» TASK ITEM
Copy the lines that run from the start of the collection entries through the line containing "deo, infatti, ha", replacing "Warenkorb" with "Einkaufswagen" and changing nothing else.

── DATA FOR REVIEW

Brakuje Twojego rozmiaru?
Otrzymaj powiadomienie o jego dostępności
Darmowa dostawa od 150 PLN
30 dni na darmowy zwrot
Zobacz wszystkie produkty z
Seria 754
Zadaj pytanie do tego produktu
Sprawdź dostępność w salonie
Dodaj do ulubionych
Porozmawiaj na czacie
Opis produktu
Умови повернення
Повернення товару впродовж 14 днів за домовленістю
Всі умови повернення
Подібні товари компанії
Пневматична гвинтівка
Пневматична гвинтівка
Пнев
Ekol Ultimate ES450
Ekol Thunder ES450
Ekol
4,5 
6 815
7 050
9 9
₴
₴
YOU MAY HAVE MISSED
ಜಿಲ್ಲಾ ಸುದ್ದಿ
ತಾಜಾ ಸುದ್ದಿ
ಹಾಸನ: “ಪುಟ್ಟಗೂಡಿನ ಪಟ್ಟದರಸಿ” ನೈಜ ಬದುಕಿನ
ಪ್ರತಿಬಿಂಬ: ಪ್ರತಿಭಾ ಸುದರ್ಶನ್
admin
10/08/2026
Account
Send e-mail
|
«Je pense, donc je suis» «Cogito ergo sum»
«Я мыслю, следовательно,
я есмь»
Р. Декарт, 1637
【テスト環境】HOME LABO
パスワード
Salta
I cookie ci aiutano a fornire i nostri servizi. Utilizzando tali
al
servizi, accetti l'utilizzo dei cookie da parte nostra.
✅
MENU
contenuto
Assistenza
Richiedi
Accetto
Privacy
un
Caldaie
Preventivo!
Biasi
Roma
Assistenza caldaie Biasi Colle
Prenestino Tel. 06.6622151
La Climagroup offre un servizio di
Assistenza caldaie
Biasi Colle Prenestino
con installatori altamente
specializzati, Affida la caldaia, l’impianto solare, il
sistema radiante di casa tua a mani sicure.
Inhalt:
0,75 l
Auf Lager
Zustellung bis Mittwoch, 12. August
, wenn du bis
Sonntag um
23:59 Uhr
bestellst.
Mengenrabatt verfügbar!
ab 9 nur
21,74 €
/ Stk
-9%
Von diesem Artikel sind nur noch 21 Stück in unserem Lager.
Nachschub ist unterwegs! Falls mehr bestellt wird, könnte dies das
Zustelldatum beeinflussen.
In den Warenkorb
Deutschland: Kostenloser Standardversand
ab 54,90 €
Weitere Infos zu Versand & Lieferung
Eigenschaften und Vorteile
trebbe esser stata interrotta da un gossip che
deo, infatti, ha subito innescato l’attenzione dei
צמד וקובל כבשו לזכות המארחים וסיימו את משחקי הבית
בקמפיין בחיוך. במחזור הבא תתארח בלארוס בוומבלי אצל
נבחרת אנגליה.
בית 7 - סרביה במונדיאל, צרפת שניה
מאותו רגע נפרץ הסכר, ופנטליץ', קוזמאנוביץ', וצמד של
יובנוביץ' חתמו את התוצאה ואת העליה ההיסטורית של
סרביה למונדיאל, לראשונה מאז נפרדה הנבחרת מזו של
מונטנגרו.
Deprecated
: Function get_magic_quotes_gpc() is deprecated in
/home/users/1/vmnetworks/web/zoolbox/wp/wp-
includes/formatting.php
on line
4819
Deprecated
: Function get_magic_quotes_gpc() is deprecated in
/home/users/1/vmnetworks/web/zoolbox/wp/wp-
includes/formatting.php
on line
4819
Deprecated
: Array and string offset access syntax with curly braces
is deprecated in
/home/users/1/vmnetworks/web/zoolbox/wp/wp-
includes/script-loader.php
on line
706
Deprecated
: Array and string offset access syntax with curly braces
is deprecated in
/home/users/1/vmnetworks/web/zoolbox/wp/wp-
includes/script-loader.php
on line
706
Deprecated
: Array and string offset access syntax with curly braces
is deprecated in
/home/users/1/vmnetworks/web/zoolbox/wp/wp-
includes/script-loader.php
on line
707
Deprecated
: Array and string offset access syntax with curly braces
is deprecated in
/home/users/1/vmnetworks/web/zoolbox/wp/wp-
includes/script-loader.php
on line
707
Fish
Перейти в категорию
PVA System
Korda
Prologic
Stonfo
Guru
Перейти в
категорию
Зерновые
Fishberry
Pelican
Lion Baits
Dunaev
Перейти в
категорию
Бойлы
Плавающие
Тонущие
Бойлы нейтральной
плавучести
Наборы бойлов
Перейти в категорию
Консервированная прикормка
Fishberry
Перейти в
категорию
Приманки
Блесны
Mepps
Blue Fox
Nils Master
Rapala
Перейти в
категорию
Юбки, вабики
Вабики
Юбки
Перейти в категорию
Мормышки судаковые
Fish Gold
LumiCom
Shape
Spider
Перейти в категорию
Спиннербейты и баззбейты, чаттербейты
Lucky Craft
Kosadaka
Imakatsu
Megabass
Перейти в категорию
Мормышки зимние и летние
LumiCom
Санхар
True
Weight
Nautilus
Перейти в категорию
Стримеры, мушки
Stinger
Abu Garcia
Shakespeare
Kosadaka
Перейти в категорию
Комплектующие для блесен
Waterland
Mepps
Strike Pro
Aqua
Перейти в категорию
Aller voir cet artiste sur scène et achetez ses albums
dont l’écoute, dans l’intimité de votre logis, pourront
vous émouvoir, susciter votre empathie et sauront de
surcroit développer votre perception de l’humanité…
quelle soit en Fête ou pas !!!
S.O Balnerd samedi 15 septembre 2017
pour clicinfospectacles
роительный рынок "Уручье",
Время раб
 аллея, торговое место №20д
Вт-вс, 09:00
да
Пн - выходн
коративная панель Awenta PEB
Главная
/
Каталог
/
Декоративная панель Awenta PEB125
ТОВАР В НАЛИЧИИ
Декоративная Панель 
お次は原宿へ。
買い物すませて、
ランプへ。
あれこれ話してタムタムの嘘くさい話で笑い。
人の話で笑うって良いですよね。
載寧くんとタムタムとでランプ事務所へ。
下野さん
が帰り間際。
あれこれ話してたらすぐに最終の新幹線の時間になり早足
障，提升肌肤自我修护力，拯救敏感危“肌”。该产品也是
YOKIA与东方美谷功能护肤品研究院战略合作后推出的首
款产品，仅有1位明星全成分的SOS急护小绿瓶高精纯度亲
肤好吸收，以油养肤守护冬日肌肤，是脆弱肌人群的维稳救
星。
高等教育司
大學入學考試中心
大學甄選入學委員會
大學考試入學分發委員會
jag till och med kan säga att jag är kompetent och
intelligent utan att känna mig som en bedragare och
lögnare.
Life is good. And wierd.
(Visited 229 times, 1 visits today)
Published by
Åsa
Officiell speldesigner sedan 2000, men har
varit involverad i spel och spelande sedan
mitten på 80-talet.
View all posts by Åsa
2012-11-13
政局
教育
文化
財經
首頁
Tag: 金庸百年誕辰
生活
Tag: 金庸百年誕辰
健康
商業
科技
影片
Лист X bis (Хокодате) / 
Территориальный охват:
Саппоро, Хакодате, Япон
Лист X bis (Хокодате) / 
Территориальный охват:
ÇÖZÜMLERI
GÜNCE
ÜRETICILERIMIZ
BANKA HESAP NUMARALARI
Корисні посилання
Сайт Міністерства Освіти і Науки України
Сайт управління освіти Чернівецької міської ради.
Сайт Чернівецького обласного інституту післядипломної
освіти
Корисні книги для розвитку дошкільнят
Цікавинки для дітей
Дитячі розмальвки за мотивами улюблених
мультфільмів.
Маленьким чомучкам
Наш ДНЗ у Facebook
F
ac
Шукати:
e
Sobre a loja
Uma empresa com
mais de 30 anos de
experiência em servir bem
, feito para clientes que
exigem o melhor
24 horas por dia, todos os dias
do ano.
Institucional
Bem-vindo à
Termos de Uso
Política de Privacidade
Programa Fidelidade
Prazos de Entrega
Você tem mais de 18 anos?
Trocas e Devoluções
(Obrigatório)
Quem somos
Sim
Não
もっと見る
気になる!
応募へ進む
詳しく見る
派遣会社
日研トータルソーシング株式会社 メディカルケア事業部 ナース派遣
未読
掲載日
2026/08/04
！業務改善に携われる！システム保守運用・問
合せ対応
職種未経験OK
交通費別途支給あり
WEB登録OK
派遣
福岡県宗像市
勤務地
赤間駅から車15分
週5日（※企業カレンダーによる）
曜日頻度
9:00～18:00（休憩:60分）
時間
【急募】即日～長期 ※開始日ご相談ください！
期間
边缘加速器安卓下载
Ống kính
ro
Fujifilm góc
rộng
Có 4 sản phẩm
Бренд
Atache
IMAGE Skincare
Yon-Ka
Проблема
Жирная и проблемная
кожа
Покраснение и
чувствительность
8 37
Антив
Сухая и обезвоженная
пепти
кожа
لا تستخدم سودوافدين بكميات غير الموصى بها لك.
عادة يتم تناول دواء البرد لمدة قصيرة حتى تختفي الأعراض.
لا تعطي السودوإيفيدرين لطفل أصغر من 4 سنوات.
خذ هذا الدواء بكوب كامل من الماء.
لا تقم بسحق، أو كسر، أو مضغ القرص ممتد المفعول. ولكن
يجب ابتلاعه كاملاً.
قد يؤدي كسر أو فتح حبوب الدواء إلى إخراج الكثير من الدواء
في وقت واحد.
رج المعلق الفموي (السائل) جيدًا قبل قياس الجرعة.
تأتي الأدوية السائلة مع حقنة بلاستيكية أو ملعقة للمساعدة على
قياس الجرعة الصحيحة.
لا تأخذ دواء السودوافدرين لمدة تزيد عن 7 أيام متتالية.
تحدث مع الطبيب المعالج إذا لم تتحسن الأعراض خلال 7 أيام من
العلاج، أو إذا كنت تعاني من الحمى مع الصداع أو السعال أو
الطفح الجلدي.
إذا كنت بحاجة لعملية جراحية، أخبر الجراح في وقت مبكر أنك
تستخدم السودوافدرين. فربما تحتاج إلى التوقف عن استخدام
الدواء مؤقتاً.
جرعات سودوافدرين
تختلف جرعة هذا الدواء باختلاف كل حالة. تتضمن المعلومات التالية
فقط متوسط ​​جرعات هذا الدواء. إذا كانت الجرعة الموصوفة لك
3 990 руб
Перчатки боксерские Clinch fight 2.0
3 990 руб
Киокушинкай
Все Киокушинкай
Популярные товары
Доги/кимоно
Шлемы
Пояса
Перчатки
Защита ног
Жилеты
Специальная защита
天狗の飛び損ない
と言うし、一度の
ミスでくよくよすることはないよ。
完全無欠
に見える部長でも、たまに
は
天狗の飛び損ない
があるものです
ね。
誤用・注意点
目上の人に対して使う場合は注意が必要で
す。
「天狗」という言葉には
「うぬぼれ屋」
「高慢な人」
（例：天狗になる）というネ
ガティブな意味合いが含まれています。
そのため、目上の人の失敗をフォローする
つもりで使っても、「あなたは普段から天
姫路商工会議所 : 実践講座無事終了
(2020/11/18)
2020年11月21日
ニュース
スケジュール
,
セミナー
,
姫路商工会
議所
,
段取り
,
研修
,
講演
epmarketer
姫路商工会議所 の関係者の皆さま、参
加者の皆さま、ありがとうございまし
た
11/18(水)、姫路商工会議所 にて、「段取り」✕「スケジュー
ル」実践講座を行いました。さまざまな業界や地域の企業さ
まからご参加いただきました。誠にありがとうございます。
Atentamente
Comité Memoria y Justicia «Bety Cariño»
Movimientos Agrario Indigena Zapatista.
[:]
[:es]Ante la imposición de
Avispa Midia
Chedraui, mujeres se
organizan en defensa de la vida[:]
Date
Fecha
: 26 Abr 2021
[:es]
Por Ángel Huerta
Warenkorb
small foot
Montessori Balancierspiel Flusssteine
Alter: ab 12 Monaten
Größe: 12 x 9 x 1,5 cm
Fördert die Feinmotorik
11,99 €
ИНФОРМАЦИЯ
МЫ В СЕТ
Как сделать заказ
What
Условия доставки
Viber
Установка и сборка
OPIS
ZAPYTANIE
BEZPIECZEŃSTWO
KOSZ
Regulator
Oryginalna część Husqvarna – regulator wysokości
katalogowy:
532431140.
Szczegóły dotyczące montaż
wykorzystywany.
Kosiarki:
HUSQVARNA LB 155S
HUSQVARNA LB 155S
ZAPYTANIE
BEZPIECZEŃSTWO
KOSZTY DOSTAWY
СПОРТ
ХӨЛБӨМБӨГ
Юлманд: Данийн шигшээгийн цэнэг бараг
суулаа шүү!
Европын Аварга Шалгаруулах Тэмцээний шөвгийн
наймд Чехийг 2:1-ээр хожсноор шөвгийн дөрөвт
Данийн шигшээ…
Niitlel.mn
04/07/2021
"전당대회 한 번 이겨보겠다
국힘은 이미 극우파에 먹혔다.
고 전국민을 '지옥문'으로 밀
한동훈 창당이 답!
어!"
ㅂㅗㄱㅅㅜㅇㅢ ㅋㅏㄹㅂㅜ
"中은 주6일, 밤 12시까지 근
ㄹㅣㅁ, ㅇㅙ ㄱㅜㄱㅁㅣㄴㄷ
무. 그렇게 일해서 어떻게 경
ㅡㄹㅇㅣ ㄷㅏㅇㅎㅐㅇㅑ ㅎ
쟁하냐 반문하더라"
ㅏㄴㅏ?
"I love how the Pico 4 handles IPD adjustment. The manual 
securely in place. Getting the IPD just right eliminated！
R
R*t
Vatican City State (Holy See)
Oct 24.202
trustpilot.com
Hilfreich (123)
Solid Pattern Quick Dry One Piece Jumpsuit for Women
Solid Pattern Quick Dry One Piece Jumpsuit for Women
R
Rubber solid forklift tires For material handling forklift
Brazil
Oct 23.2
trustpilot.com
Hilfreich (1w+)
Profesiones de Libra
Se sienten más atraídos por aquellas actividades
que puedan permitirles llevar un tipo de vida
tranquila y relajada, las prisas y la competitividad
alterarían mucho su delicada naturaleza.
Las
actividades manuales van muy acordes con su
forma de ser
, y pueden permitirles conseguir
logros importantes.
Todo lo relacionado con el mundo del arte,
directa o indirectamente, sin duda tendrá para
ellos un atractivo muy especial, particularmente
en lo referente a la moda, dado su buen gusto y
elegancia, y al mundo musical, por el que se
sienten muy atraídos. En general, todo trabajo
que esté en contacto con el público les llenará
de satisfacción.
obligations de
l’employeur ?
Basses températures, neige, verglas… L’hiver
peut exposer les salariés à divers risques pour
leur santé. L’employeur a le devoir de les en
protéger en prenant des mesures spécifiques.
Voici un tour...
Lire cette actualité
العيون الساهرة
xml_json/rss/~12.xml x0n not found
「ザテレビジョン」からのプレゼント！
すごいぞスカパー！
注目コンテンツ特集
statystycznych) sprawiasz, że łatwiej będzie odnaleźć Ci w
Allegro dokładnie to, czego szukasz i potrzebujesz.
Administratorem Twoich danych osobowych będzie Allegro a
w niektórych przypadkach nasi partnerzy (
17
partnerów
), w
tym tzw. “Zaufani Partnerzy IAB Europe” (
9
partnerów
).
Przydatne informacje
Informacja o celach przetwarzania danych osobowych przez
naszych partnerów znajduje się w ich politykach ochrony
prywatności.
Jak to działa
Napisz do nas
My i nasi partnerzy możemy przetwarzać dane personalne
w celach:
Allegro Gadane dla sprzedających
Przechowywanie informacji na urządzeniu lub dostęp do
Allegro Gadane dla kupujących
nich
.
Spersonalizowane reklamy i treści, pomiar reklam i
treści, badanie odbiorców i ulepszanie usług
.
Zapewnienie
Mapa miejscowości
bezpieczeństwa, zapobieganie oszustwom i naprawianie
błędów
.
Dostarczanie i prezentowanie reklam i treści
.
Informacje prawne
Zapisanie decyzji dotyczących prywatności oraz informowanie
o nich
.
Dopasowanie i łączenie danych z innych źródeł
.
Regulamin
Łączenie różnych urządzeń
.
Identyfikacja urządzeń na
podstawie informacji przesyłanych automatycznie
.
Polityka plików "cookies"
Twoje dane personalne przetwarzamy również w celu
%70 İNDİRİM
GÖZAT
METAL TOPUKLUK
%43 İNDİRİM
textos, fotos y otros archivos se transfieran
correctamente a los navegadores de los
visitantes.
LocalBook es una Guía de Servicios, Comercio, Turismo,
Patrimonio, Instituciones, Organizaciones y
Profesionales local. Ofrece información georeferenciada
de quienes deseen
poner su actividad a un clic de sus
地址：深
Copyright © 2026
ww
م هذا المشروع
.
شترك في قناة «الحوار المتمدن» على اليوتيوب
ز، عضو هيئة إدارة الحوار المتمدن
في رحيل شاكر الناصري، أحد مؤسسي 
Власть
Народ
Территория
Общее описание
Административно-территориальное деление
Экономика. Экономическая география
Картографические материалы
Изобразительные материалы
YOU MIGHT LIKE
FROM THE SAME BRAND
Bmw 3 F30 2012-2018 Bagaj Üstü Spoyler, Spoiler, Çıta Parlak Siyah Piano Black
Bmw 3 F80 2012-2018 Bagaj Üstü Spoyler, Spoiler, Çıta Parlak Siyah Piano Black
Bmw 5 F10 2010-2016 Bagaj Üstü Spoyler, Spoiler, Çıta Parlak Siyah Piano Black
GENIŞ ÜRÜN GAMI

────

» ANSWER AREA
Brakuje Twojego rozmiaru?
Otrzymaj powiadomienie o jego dostępności
Darmowa dostawa od 150 PLN
30 dni na darmowy zwrot
Zobacz wszystkie produkty z
Seria 754
Zadaj pytanie do tego produktu
Sprawdź dostępność w salonie
Dodaj do ulubionych
Porozmawiaj na czacie
Opis produktu
Умови повернення
Повернення товару впродовж 14 днів за домовленістю
Всі умови повернення
Подібні товари компанії
Пневматична гвинтівка
Пневматична гвинтівка
Пнев
Ekol Ultimate ES450
Ekol Thunder ES450
Ekol
4,5 
6 815
7 050
9 9
₴
₴
YOU MAY HAVE MISSED
ಜಿಲ್ಲಾ ಸುದ್ದಿ
ತಾಜಾ ಸುದ್ದಿ
ಹಾಸನ: “ಪುಟ್ಟಗೂಡಿನ ಪಟ್ಟದರಸಿ” ನೈಜ ಬದುಕಿನ
ಪ್ರತಿಬಿಂಬ: ಪ್ರತಿಭಾ ಸುದರ್ಶನ್
admin
10/08/2026
Account
Send e-mail
|
«Je pense, donc je suis» «Cogito ergo sum»
«Я мыслю, следовательно,
я есмь»
Р. Декарт, 1637
【テスト環境】HOME LABO
パスワード
Salta
I cookie ci aiutano a fornire i nostri servizi. Utilizzando tali
al
servizi, accetti l'utilizzo dei cookie da parte nostra.
✅
MENU
contenuto
Assistenza
Richiedi
Accetto
Privacy
un
Caldaie
Preventivo!
Biasi
Roma
Assistenza caldaie Biasi Colle
Prenestino Tel. 06.6622151
La Climagroup offre un servizio di
Assistenza caldaie
Biasi Colle Prenestino
con installatori altamente
specializzati, Affida la caldaia, l’impianto solare, il
sistema radiante di casa tua a mani sicure.
Inhalt:
0,75 l
Auf Lager
Zustellung bis Mittwoch, 12. August
, wenn du bis
Sonntag um
23:59 Uhr
bestellst.
Mengenrabatt verfügbar!
ab 9 nur
21,74 €
/ Stk
-9%
Von diesem Artikel sind nur noch 21 Stück in unserem Lager.
Nachschub ist unterwegs! Falls mehr bestellt wird, könnte dies das
Zustelldatum beeinflussen.
In den Einkaufswagen
Deutschland: Kostenloser Standardversand
ab 54,90 €
Weitere Infos zu Versand & Lieferung
Eigenschaften und Vorteile
trebbe esser stata interrotta da un gossip che
deo, infatti, ha subito innescato l’attenzione dei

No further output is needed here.